DOCUMENT EXTRACT
=======

Review: Outlook 2010 Gets Up To Speed With Office Suite

With Microsoft Outlook 2010, the mail client has caught up with the rest of the Office suite. eWEEK Labs’ tests show some significant improvements, but also some room for confusion.

With the release of Office 2007 a few years ago, Microsoft showcased a radically changed version of its core productivity suite, introducing a completely new interface and lots of new features. However, there was one piece of the suite that didn’t see much change: the Outlook client. Sure, there were some new features, but Outlook 2007 looked a lot like the previous version of the mail client – it didn’t even get a full implementation of the ribbon interface found in the rest of Office 2007.

Microsoft catches Outlook up with the rest of Office with Version 2010. I tested the Outlook 2010 beta and found that the client now shares pretty much the same interface as the rest of Office 2010 and includes some fairly significant new features – some of which will be welcome to business users and some of which may cause some early confusion.

=======

STUDY MATERIAL
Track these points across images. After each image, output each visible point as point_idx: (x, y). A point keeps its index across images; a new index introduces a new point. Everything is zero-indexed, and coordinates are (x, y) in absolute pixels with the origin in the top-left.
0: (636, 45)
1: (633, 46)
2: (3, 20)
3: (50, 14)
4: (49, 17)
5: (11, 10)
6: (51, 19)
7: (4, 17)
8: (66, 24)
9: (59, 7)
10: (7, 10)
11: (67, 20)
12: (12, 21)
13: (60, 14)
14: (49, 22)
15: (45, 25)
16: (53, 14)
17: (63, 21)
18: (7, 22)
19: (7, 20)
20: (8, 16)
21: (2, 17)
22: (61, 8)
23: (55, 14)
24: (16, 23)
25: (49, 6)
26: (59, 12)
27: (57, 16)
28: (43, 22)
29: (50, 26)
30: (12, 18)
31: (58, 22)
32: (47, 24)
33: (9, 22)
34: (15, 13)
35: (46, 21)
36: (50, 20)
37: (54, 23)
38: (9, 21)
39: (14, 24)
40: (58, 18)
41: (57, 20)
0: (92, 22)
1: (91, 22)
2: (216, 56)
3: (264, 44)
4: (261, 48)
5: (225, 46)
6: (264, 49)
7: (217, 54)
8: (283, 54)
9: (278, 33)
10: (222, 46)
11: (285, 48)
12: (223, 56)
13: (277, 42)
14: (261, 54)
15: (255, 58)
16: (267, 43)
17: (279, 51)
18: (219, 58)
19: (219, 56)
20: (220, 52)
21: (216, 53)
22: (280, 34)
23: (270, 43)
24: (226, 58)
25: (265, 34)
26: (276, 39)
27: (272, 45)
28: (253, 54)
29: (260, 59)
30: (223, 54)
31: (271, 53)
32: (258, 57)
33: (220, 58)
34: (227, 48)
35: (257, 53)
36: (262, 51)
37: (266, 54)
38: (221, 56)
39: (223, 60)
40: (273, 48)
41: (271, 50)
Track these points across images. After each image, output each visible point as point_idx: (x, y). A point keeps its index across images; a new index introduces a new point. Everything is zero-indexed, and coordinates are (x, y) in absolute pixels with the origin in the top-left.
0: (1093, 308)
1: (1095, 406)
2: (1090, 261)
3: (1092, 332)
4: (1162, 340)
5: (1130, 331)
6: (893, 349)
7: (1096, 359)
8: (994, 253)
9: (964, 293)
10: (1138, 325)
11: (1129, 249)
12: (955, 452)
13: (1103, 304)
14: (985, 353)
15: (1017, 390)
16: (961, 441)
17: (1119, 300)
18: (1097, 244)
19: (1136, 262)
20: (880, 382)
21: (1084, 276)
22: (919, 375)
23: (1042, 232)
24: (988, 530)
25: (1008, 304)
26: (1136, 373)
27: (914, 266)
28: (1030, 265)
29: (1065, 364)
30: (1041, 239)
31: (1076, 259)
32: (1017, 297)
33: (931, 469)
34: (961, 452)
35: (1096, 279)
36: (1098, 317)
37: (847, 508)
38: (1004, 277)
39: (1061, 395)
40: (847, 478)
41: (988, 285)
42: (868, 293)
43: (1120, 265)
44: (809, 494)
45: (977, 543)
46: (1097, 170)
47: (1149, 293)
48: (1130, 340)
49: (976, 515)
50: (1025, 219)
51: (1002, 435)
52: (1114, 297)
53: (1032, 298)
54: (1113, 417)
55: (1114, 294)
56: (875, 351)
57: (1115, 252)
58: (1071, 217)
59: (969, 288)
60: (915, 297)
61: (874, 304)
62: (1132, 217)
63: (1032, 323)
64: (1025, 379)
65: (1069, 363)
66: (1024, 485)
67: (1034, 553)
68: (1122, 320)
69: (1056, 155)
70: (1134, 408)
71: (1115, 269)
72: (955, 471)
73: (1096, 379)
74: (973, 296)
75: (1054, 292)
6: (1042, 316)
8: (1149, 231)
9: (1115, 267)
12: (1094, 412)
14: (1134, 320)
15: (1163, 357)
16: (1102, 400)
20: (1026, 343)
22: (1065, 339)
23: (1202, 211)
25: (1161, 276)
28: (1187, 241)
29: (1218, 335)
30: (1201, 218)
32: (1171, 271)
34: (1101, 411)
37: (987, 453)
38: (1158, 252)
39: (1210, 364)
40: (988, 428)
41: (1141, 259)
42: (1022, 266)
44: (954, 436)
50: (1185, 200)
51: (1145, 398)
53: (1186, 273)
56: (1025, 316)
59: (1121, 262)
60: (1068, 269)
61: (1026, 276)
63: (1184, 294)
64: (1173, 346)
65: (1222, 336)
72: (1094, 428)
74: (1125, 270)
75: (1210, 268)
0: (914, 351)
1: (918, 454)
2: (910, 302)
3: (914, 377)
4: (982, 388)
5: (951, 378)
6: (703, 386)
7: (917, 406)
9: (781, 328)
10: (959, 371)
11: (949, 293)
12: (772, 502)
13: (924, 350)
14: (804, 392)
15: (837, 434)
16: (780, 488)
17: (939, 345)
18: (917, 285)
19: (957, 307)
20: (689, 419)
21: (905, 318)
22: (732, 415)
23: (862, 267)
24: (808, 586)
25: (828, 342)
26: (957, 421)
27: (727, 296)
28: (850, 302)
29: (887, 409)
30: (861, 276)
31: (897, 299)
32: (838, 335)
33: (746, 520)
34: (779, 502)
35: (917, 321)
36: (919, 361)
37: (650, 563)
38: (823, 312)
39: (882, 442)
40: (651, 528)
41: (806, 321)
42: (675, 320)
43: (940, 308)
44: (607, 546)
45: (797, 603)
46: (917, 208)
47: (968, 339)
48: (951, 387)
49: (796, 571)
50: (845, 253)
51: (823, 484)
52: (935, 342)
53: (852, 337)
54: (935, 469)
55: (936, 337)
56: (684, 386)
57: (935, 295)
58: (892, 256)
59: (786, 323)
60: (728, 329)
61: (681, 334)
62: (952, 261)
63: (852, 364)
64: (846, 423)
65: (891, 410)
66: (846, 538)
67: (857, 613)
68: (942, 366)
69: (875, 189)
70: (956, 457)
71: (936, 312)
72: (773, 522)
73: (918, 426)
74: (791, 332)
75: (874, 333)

=======

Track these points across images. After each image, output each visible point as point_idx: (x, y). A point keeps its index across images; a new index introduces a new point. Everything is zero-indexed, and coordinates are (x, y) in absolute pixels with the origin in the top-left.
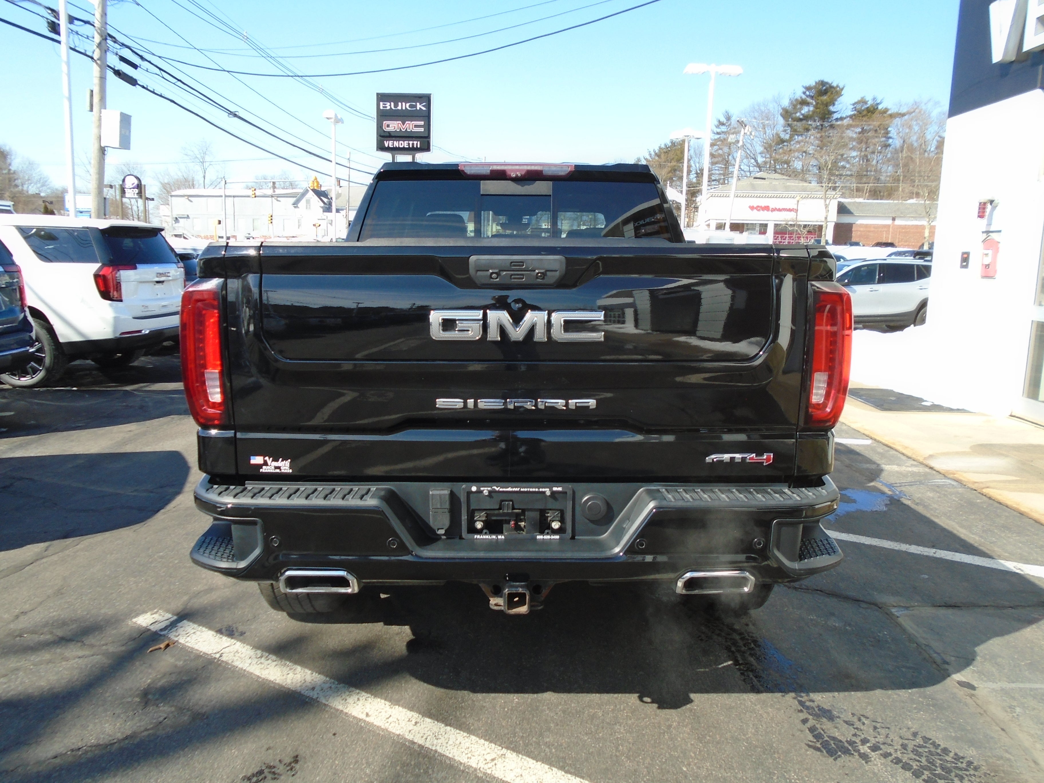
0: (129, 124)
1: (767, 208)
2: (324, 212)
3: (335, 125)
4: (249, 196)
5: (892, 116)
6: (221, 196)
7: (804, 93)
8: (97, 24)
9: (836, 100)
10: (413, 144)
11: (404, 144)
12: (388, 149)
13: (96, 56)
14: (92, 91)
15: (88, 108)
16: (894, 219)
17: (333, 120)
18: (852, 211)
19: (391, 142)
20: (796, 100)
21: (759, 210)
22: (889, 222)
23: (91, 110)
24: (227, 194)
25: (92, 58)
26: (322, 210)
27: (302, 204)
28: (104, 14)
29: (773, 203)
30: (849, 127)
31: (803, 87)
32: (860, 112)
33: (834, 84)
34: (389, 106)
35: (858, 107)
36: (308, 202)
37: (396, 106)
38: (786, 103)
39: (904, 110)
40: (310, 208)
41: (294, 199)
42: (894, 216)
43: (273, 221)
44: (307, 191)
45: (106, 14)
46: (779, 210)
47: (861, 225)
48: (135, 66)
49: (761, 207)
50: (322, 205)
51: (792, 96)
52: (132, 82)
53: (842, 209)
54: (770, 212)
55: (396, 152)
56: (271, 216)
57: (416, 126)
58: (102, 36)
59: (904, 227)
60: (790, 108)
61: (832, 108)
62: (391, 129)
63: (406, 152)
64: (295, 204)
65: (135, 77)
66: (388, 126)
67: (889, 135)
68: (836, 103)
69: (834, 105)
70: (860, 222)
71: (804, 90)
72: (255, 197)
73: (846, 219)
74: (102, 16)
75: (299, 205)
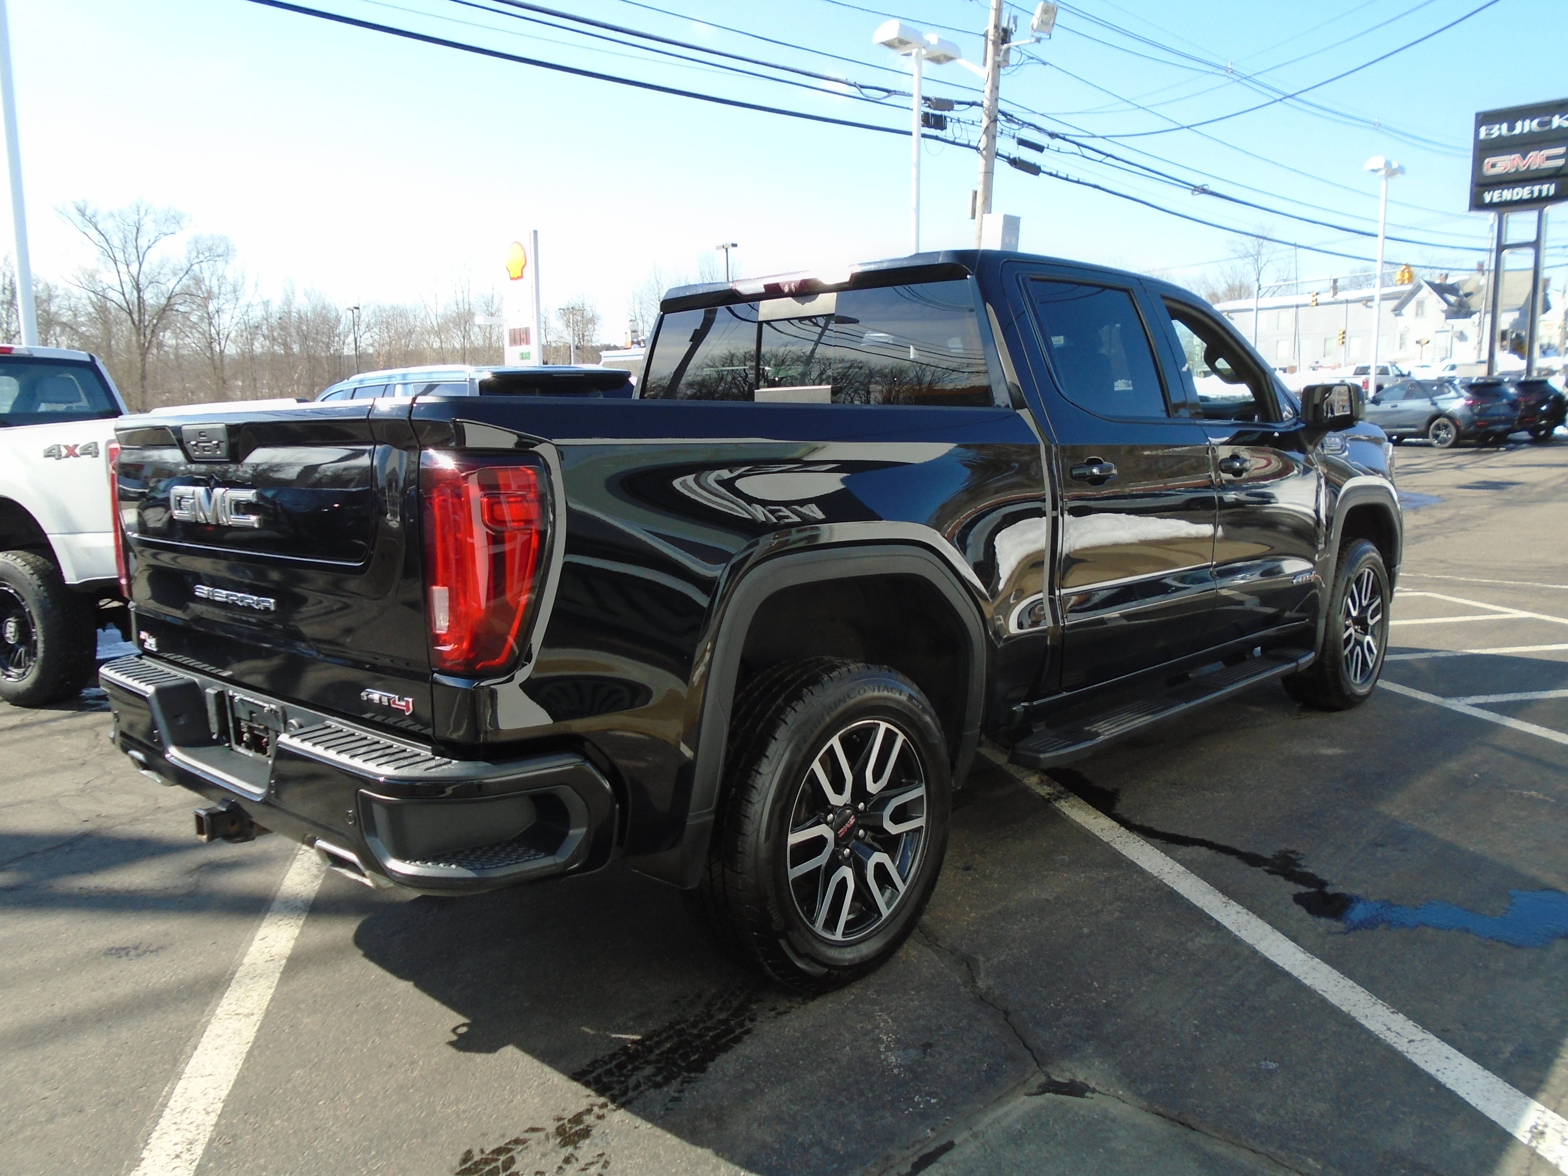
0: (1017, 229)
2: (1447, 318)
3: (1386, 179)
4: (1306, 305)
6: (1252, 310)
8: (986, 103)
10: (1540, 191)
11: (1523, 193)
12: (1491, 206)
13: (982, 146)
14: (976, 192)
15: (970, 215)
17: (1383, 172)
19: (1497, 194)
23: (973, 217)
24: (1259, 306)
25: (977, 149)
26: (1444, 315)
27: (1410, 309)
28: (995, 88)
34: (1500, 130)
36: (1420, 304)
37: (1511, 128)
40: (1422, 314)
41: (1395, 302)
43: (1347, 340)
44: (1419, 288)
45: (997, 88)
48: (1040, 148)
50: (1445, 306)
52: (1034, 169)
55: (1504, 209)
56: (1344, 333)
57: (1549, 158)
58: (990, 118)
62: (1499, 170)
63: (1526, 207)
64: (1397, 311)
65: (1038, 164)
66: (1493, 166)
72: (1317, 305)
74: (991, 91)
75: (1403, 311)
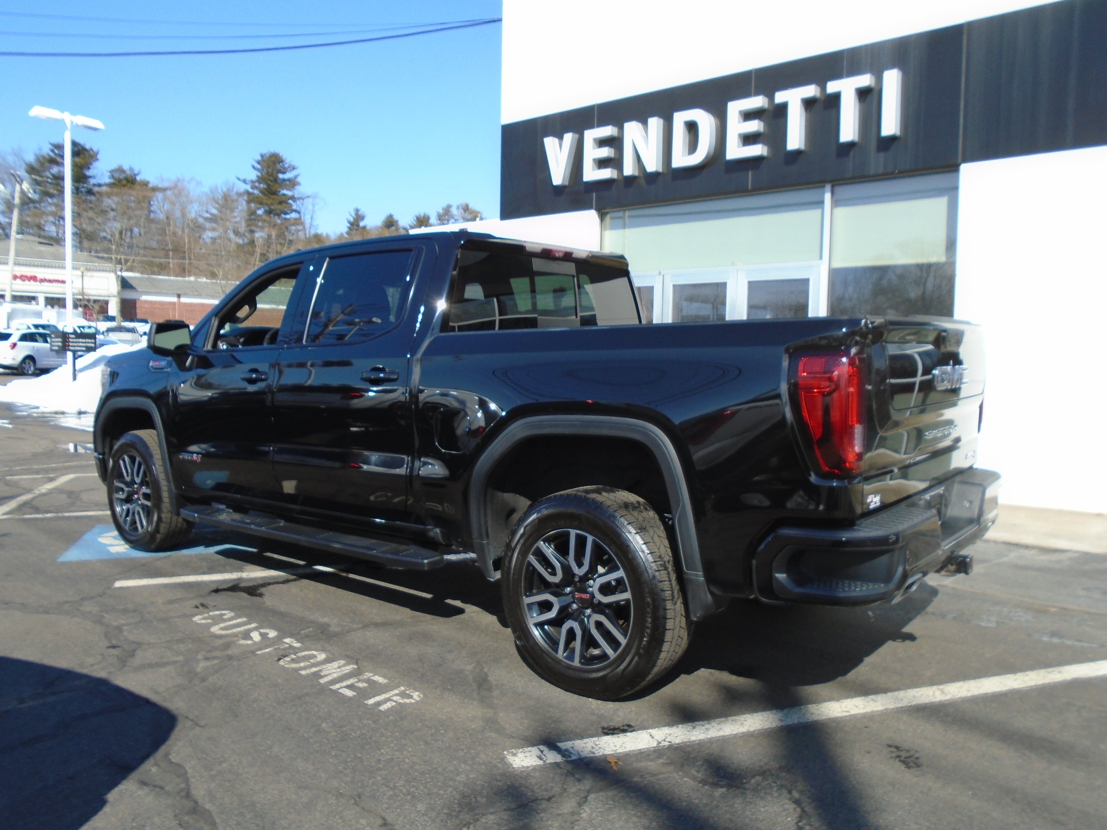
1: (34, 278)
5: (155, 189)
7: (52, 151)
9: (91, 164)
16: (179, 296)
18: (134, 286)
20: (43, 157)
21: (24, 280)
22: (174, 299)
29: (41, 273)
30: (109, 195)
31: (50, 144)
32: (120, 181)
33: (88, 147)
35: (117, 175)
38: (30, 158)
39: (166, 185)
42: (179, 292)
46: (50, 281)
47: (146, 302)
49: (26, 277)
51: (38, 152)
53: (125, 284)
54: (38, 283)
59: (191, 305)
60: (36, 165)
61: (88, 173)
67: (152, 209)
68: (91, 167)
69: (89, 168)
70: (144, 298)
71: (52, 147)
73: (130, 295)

=======

PROBLEM TO WORK ON
Carry on the review of Outlook 2010, beginning immediately after its final sentence.

EXPECTED ANSWER
For images of Outlook 2010 in action, click here.

Upon firing up the new Outlook 2010 beta, users will immediately notice that the Microsoft mail client no longer has a “ribbon-lite” interface. The Office ribbon interface is now fully implemented in Outlook 2010. This may lead to some confusion for users who skipped Office 2007, but I found it helpful as far as unifying the entire Office interface.

Another interface tweak is in how Outlook 2010 displays messages in the mail window. While Outlook has had an arrange-by-conversation option for a few versions now, the conversation view is the default way that messages are displayed in the Outlook 2010 beta.

The conversation view makes it possible to view the expanded threads of any running email exchange (or conversation), including sent emails.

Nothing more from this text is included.